Но при всей неровности и при всем богатом разнообразии творчества Лескова, оно почти целиком подчинено своему основному закону — сочетанию углубленного изучения и яркой изобразительности. «То мне хотелось учиться наукам, то живописи» — рассказывает о своих ранних годах Лесков, как бы выражая этим основные устремления всей своей литературной работы. До конца его произведения определяются этими двумя характернейшими для них моментами — научной основы и пластического оформления. Лев Толстой тонко отметил в Лескове не только «оригинальный ум», но и «большой запас самых разнообразных познаний». Ученый мастер, художник-книжник, пытливый исследователь с развитым артистическим чутьем, недаром он даже об идеях, убеждениях и верованиях говорил, как об «изяществах». Выработанный художественный инстинкт постоянно сочетался в нем с пристальным усвоением разнообразнейших сведений, накопленных человеческим опытом и как бы дающих свое цветение в искусстве этого замечательного сказочника.
И если не все совершенно в огромном литературном наследии Лескова, он, несомненно, оставил нам ряд произведений такой тонкой, сложной и уверенной конструкции, что создал ими подлинную школу беллетристического мастерства, оказывающую свое решающее влияние на развитие нашей новейшей художественной прозы.
Анна Ахматова
[105]
Накануне роковой переломной эпохи европейской истории, за два года до начала мировой войны, в русской литературе, только что похоронившей Льва Толстого и уже подготовлявшей первые битвы воинствующего футуризма, произошло событие, смысл которого раскрылся нам лишь гораздо позже. В обильной жатве стихотворных сборников поэтического сезона, в самом начале 1912 г. вышла тоненькая книга стихов в серой обложке, носившая непритязательное заглавие «Вечер» и помеченная еще неизвестным именем Анны Ахматовой.
Такова одна из крупнейших дат в летописях нашей новейшей поэзии. Она сразу была отмечена вниманием посвященных и признанием избранных.
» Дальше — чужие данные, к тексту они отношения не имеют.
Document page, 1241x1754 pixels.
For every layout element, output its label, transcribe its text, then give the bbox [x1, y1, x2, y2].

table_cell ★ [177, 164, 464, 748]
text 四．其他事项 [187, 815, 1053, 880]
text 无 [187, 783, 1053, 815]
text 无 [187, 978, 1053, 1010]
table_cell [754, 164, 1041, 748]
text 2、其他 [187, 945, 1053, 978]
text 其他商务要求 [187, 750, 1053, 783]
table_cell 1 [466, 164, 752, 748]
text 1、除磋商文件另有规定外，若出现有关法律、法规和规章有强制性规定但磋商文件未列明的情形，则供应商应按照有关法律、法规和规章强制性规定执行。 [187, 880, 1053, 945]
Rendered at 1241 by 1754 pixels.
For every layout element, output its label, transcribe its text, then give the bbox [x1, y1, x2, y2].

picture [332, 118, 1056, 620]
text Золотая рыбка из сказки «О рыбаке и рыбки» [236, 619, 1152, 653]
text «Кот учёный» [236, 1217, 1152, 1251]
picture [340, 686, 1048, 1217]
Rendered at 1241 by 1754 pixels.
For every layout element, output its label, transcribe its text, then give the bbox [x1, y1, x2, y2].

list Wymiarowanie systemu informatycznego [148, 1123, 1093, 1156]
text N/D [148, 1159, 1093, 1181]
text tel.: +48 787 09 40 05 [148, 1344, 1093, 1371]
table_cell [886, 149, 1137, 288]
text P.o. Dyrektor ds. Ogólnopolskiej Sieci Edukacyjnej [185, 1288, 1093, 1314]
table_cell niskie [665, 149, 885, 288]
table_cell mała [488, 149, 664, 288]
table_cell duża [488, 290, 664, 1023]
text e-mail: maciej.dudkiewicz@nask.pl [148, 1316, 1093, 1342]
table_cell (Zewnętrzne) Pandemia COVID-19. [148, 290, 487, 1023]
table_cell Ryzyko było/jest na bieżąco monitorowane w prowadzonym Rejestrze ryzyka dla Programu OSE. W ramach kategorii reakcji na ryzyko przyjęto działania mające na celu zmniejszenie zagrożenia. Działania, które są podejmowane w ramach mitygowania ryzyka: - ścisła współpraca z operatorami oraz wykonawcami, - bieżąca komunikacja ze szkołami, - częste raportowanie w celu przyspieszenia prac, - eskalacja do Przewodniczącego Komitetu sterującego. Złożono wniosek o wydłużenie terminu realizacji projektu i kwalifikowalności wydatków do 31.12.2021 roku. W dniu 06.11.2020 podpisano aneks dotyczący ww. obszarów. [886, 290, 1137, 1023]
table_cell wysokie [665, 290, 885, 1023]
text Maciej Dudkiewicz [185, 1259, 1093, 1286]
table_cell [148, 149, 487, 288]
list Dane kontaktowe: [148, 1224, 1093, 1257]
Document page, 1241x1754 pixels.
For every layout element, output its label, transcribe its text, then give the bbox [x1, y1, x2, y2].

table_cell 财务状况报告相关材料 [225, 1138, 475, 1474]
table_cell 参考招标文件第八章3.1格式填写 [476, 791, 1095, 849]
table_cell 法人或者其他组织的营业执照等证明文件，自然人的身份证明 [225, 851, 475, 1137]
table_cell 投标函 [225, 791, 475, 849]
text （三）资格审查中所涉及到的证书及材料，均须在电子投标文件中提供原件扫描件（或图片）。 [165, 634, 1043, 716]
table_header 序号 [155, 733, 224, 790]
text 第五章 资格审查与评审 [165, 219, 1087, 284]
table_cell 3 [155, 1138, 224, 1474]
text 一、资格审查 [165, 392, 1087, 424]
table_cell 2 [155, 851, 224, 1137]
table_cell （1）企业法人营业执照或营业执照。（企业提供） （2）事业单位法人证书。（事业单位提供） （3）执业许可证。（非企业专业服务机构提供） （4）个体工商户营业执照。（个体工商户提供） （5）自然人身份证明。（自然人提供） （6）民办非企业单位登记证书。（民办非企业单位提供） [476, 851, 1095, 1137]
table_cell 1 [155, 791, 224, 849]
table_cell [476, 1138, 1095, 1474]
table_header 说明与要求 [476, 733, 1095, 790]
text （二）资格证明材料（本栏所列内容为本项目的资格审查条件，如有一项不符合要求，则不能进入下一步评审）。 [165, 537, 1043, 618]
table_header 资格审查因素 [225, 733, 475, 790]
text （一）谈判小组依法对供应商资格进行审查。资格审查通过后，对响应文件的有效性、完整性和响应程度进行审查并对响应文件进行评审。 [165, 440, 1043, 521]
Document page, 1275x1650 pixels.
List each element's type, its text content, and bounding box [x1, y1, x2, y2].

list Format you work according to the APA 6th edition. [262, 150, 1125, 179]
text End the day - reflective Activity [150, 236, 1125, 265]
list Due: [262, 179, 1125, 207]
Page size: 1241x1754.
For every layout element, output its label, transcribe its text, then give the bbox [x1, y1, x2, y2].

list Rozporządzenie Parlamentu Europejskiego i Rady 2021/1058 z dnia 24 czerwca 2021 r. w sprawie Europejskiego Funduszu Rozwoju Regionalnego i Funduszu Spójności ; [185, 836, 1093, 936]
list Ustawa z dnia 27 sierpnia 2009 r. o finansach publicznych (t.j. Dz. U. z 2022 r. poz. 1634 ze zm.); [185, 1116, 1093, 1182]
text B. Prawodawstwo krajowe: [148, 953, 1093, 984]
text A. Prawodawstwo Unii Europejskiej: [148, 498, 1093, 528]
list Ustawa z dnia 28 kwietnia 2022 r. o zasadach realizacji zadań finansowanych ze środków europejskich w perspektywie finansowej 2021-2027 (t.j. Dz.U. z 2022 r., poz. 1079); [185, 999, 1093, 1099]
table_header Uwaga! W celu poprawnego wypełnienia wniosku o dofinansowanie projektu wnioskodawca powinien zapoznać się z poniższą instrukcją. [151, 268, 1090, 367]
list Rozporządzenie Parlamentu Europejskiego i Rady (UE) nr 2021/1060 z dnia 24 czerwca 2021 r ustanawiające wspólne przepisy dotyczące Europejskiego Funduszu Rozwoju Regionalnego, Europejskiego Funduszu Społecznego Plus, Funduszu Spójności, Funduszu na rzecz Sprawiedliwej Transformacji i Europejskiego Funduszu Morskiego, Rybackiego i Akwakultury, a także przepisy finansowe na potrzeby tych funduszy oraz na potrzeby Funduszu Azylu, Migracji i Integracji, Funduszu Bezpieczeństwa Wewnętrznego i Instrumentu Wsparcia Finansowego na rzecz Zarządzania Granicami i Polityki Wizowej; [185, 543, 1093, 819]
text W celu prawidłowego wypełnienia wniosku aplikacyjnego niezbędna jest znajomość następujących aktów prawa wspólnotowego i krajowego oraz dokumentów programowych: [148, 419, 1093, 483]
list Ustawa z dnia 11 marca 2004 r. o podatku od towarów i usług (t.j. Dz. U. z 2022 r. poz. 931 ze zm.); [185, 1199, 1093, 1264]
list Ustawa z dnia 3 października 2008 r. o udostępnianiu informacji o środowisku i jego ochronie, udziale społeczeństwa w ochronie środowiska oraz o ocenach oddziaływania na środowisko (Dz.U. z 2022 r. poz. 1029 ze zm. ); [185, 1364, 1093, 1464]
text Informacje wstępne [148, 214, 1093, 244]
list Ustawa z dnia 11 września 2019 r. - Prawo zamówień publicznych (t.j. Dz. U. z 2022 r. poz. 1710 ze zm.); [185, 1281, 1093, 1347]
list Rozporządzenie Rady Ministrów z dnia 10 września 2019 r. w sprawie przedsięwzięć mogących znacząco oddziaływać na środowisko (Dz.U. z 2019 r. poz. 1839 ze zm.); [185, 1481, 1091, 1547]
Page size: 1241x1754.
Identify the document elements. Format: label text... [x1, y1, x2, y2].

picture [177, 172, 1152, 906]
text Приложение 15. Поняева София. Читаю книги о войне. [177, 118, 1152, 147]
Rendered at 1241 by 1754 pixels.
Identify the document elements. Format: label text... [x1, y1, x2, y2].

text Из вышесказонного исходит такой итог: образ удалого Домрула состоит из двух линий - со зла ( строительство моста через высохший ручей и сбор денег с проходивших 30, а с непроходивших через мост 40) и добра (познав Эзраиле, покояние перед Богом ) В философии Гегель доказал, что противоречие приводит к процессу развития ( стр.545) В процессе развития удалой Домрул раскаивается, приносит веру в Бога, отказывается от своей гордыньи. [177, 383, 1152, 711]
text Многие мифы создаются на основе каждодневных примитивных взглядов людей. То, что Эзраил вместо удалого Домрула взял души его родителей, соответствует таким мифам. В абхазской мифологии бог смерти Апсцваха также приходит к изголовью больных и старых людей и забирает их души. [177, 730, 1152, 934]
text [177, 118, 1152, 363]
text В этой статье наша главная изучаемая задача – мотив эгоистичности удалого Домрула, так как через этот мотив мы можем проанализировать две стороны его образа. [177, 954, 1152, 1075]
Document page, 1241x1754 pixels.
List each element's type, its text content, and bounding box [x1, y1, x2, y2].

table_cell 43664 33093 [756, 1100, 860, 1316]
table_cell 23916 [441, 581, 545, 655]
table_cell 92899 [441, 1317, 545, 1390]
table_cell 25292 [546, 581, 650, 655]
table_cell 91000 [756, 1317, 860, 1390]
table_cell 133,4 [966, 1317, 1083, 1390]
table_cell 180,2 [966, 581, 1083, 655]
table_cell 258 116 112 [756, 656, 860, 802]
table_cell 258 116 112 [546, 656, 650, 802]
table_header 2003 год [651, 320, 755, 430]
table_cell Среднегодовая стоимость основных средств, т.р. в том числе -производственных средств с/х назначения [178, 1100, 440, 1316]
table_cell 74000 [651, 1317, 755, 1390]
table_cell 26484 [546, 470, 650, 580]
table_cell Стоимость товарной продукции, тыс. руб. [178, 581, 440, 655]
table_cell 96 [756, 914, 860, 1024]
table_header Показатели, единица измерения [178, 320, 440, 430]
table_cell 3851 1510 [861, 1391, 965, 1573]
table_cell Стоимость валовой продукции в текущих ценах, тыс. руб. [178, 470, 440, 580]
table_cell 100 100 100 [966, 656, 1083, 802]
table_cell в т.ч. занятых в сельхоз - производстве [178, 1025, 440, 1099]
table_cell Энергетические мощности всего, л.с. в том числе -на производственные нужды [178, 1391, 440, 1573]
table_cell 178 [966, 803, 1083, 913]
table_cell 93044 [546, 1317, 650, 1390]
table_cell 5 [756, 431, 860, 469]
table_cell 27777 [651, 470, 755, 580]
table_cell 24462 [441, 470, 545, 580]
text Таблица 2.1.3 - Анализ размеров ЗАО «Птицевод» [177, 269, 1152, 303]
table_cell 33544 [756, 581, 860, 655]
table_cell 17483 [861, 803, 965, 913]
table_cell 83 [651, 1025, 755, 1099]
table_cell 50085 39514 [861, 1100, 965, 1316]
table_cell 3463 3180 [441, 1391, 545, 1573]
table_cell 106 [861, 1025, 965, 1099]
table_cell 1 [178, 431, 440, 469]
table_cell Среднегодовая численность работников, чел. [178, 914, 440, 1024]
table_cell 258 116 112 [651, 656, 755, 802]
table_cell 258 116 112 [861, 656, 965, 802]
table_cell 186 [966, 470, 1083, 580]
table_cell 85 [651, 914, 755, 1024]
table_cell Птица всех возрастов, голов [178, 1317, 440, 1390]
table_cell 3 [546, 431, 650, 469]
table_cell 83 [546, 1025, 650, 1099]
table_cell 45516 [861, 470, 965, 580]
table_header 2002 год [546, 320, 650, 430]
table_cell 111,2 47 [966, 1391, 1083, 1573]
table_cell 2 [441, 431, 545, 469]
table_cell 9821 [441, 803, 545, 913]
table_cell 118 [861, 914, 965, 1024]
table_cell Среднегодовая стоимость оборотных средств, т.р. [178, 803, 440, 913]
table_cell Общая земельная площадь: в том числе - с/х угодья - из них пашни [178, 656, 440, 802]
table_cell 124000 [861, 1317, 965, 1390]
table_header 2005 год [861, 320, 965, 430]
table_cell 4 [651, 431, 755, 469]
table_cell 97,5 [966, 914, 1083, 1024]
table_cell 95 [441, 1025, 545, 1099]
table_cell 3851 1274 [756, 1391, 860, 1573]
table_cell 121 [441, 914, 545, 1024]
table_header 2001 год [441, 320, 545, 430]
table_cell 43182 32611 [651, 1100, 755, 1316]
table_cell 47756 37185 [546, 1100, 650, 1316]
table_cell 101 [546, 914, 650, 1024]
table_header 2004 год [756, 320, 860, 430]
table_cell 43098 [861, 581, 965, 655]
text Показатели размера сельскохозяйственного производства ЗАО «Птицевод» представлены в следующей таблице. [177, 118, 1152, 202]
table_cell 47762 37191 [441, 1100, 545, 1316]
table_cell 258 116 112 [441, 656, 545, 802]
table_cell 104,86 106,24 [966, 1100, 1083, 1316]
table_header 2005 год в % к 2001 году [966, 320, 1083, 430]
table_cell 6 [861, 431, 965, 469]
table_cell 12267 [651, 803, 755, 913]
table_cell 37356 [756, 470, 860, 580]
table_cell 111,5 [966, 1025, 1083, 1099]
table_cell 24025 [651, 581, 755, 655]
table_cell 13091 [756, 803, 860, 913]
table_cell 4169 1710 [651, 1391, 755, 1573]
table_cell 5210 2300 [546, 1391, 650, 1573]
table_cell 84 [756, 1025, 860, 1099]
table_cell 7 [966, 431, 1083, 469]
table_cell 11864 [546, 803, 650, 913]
Уже в кратком предисловии к книге Кузмин уверенно сообщал читателям, что к общему хору русских лириков присоединяется еще неведомый молодой голос настоящего поэта. «Многим сразу стали дороги изящная печаль, нелживость и бесхитростность этой книги», — писал тогда же Сергей Городецкий.
К новой поэтессе отнеслись с глубоким вниманием великого предчувствия и радостной надежды. И нужно признать, что эта первая пора русской критики об Ахматовой была наиболее счастливой для нее по непосредственности своих оценок, по отсутствию привходящих тенденций, по свежести своего взгляда, наконец и по своему стремлению просто и отчетливо запечатлеть пленительный облик нового поэта.
Русская критика вскоре сошла с этого пути. Ахматова, как каждое выдающееся явление в литературе, быстро стала предметом кружковых поэтических распрей. Долгое время о ней принято было говорить в непременной связи с вопросом о ликвидации символизма, всячески противопоставляя ее манеру поэтическим приемам старшего поколения. При этом настойчиво выдвигалась программная роль поэтессы, ее значение в качестве знамени народившегося акмеизма. Глубоко самоценными лирическими фрагментами Ахматовой широко пользовались для иллюстрации теоретических манифестов новой школы с подчеркнутой целью показать символистам, как устарела их поэтика.
Затем наступила другая полоса оценок. Анна Ахматова стала предметом прилежного изучения филологов, лингвистов, стиховедов.
Сделалось почему-то модным проверять новые теории языковедения и новейшие направления стихологии на «Четках» и «Белой стае». Вопросы всевозможных сложных и трудных дисциплин — семантики, семасиологии, речевой артикуляции, стихового интонирования — начали разрешаться специалистами на хрупком и тонком материале этих замечательных образцов любовной элегии. К поэтессе можно было применить горестный стих Блока: ее лирика стала
И, наконец, в самое последнее время поэзия Ахматовой стала предметом обсуждения со стороны своей социальной природы и общественной стоимости. Некоторые пролетарские критики, совершенно правильно понимая, что ни одно великое явление искусства не может быть реакционным, что каждое из них всегда устремлено вперед, всегда принадлежит будущему, признали первостепенную роль поэтессы в нашей художественной современности. Это признание вызвало резкую отповедь.